▶ _ESTRATTO SELEZIONATO_
----------
Quando ha capito che questa Final Eight non ve l’avrebbe tolta nessuno?
«A un minuto dalla fine della finale con Milano, quando ho visto che gli avversari non commettevano più falli.
Credo di conoscere sufficientemente il basket per non dare mai nulla per scontato. Più in generale però penso sarebbe più corretto parlare di tutto il percorso torinese».
E quindi cominciamo con i quarti di finale con Reggio Emilia e poi l’incrocio con Trieste.
«Esatto. La sfida che più mi preoccupava era proprio quella con l’Unahotels, storicamente in coppa le posizioni in campionato contano e incidono molto relativamente. Infatti solo negli ultimi 5 minuti siamo riusciti ad avere la meglio e superare gli emiliani. Vedendo Trapani-Trieste, poi, i timori sono nuovamente riemersi. Era evidente come i giuliani fossero totalmente in missione, concentrati, sul pezzo e pronti a tutto. Non a caso l’incrocio con loro si è deciso in extremis dopo un match tiratissimo durante il quale abbiamo faticato molto».
E della finale cosa ci dice dal punto di vista tecnico?
«Contro Milano eravamo noi quelli in missione. Diciamo che l’Olimpia avrebbe potuto sconfiggerci solo giocando su livelli davvero importanti e magari non ci è riuscita. Bisogna, ed è giusto, aggiungere che lo staff tecnico ha preparato l’incrocio con l’Armani alla perfezione in meno di 15 ore. Meritano davvero dei grandissimi complimenti. Concludo la risposta a questa domanda dicendo che sin da quando siamo partiti da Trento una settimana fa avevo capito una cosa: questo gruppo non sarebbe tornato a casa con dei rimpianti. Le facce dei giocatori dicevano e trasmettevano tutto».
Quanto sente sua questa vittoria?
«Sono parte di un gruppo molto più ampio dove tutti hanno dei ruoli ben definiti e dei compiti importanti. Ognuno di noi ha messo un mattoncino per contribuire in maniera determinante al raggiungimento dell’obiettivo, questo si è visto anche domenica dopo la sirena finale quando sul parquet gli abbraccio non erano certo esclusivi».
----------
▶ _DATI FORNITI_
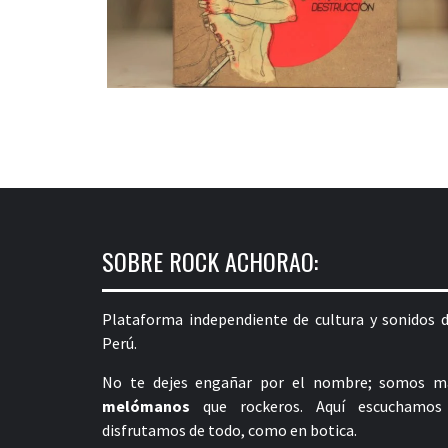
SOBRE ROCK ACHORAO:
Plataforma independiente de cultura y sonidos d
Perú.
No te dejes engañar por el nombre; somos m
melómanos
que rockeros. Aquí escuchamos
disfrutamos de todo, como en botica.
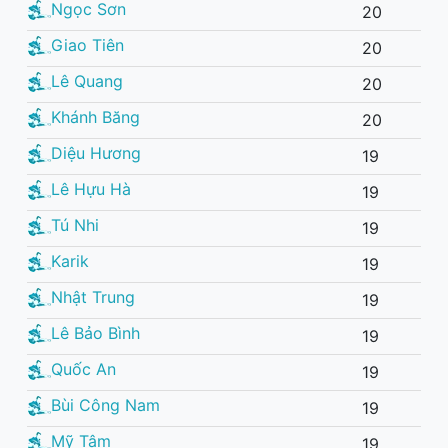
Ngọc Sơn
20
Giao Tiên
20
Lê Quang
20
Khánh Băng
20
Diệu Hương
19
Lê Hựu Hà
19
Tú Nhi
19
Karik
19
Nhật Trung
19
Lê Bảo Bình
19
Quốc An
19
Bùi Công Nam
19
Mỹ Tâm
19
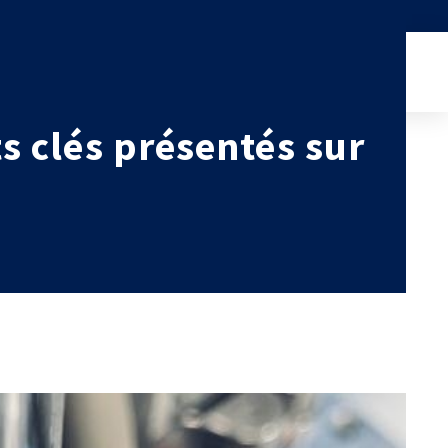
etim.
Connexion
FRANCE (ACTUEL)
INTERNATIONAL
 clés présentés sur
CETIM MATCOR (ASIE)
AGENDA
CETIM ALLEMAGNE
ACTUALITÉS
CETIM INFOS
VIDÉOS
IMPLANTATIONS
NOUS REJOINDRE
NOUS CONTACTER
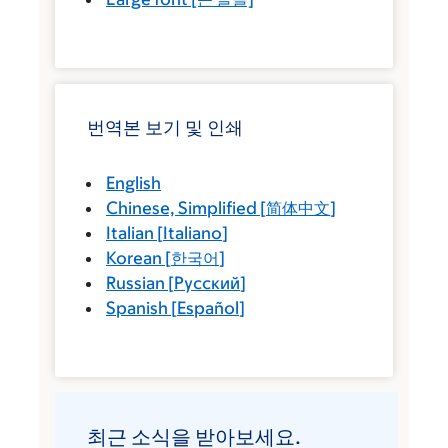
번역본 보기 및 인쇄
English
Chinese, Simplified
[
简体中文
]
Italian
[
Italiano
]
Korean
[
한국어
]
Russian
[
Русский
]
Spanish
[
Español
]
최근 소식을 받아보세요.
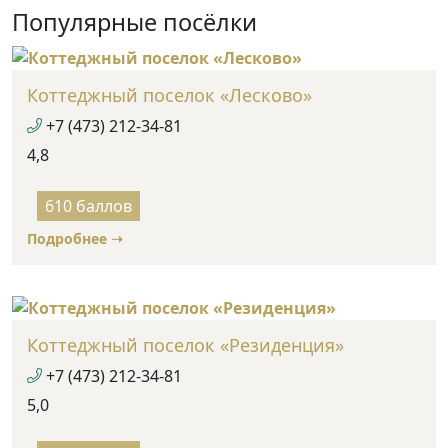
Популярные посёлки
Коттеджный поселок «Лесково»
+7 (473) 212-34-81
4,8
Rated
4.8
610 баллов
out
Подробнее ➝
of
5
Коттеджный поселок «Резиденция»
+7 (473) 212-34-81
5,0
Rated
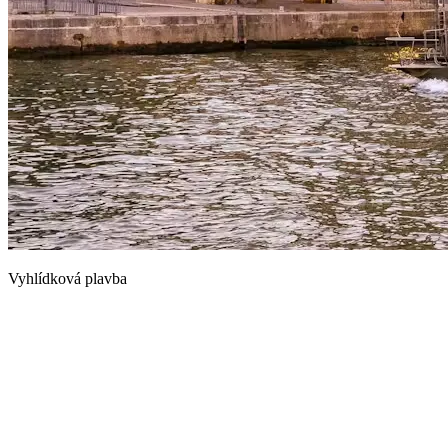
Vyhlídková plavba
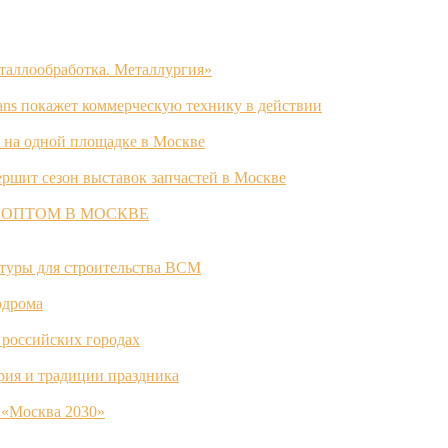
таллообработка. Металлургия»
ans покажет коммерческую технику в действии
 на одной площадке в Москве
ршит сезон выставок запчастей в Москве
 ОПТОМ В МОСКВЕ
ктуры для строительства ВСМ
одрома
 российских городах
ория и традиции праздника
 «Москва 2030»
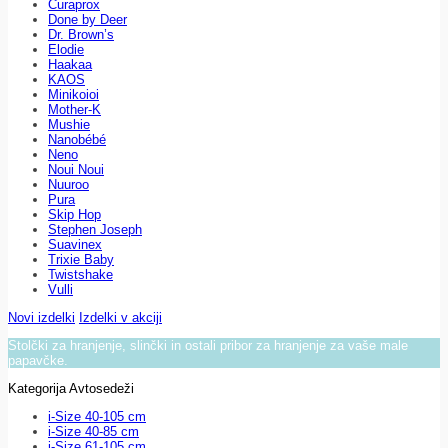
Curaprox
Done by Deer
Dr. Brown’s
Elodie
Haakaa
KAOS
Minikoioi
Mother-K
Mushie
Nanobébé
Neno
Noui Noui
Nuuroo
Pura
Skip Hop
Stephen Joseph
Suavinex
Trixie Baby
Twistshake
Vulli
Novi izdelki
Izdelki v akciji
Stolčki za hranjenje, slinčki in ostali pribor za hranjenje za vaše male
papavčke.
Kategorija Avtosedeži
i-Size 40-105 cm
i-Size 40-85 cm
i-Size 61-105 cm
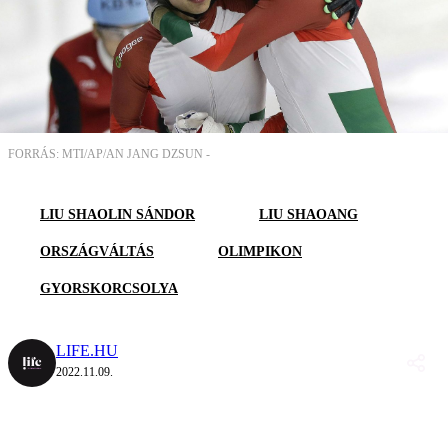
FORRÁS: MTI/AP/AN JANG DZSUN -
LIU SHAOLIN SÁNDOR
LIU SHAOANG
ORSZÁGVÁLTÁS
OLIMPIKON
GYORSKORCSOLYA
LIFE.HU
2022.11.09.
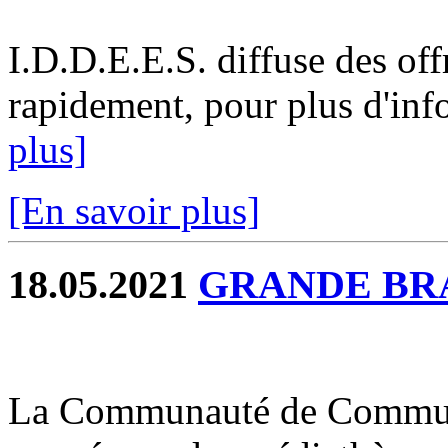
I.D.D.E.E.S. diffuse des off
rapidement, pour plus d'info
plus]
[En savoir plus]
18.05.2021
GRANDE BR
La Communauté de Commune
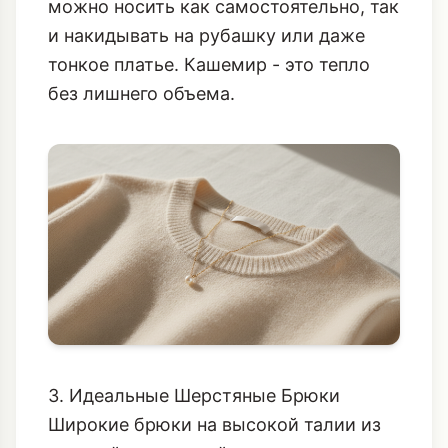
можно носить как самостоятельно, так
и накидывать на рубашку или даже
тонкое платье. Кашемир - это тепло
без лишнего объема.
3. Идеальные Шерстяные Брюки
Широкие брюки на высокой талии из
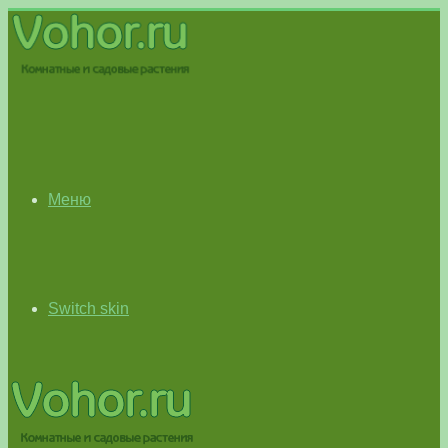
Меню
Switch skin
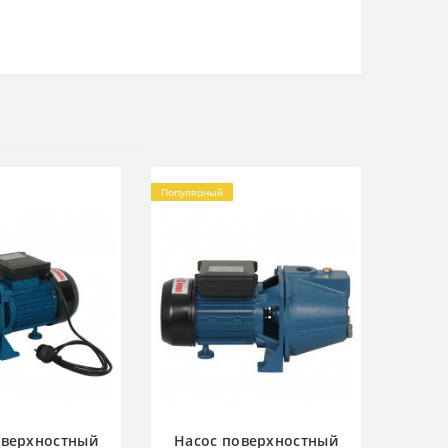
Популярный
оверхностный
Насос поверхностный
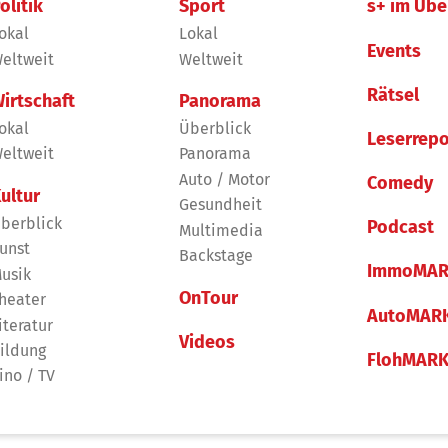
olitik
Sport
s+ im Übe
okal
Lokal
Events
eltweit
Weltweit
Rätsel
irtschaft
Panorama
okal
Überblick
Leserrepo
eltweit
Panorama
Auto / Motor
Comedy
ultur
Gesundheit
berblick
Podcast
Multimedia
unst
Backstage
ImmoMAR
usik
OnTour
heater
AutoMAR
iteratur
Videos
ildung
FlohMAR
ino / TV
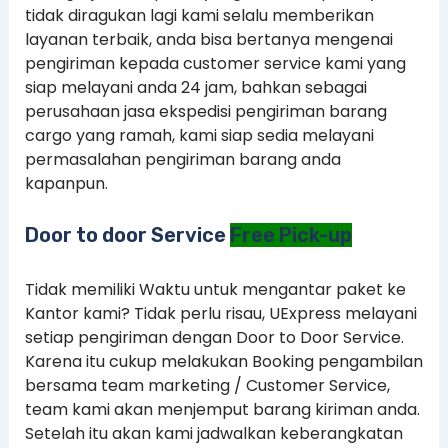
tidak diragukan lagi kami selalu memberikan
layanan terbaik, anda bisa bertanya mengenai
pengiriman kepada customer service kami yang
siap melayani anda 24 jam, bahkan sebagai
perusahaan jasa ekspedisi pengiriman barang
cargo yang ramah, kami siap sedia melayani
permasalahan pengiriman barang anda
kapanpun.
Door to door Service
Free Pick-up
Tidak memiliki Waktu untuk mengantar paket ke
Kantor kami? Tidak perlu risau, UExpress melayani
setiap pengiriman dengan Door to Door Service.
Karena itu cukup melakukan Booking pengambilan
bersama team marketing / Customer Service,
team kami akan menjemput barang kiriman anda.
Setelah itu akan kami jadwalkan keberangkatan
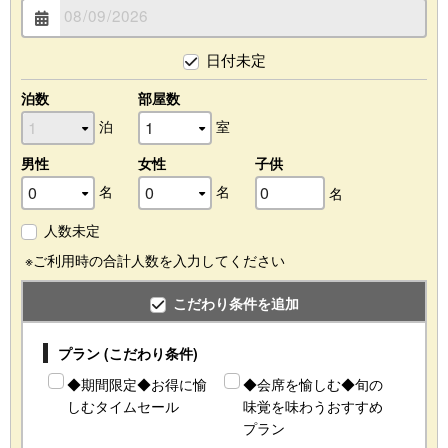
日付未定
泊数
部屋数
泊
室
男性
女性
子供
名
名
名
人数未定
※ご利用時の合計人数を入力してください
こだわり条件を追加
プラン (こだわり条件)
◆期間限定◆お得に愉
◆会席を愉しむ◆旬の
しむタイムセール
味覚を味わうおすすめ
プラン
----------
▶ _ATTIVITÀ DA SVOLGERE_
A) Secondo l'estratto, in quale momento l'intervistato ha capito che la Final Eight non gli sarebbe stata tolta?
B) Riformuli in forma più breve il paragrafo dell'estratto che comincia con «Esatto. La sfida che più mi preoccupava», conservandone i fatti principali.
C) In base all'estratto, spieghi perché la sfida con l'Unahotels era quella che preoccupava di più l'intervistato.

▶ _RISPOSTE AI QUESITI_
A) A un minuto dalla fine della finale con Milano, quando ha visto che gli avversari non commettevano più falli.

B) La partita che preoccupava di più era quella con l'Unahotels, perché in coppa le posizioni in campionato contano poco. Reggio Emilia è stata superata solo negli ultimi 5 minuti. Dopo Trapani-Trieste i timori sono tornati, poiché i giuliani apparivano concentrati e pronti a tutto. La sfida con Trieste si è infatti decisa in extremis, al termine di una partita molto combattuta.

C) Lo preoccupava perché storicamente, in coppa, le posizioni in campionato contano e incidono in misura molto relativa. Il vantaggio in classifica, quindi, non offriva alcuna garanzia.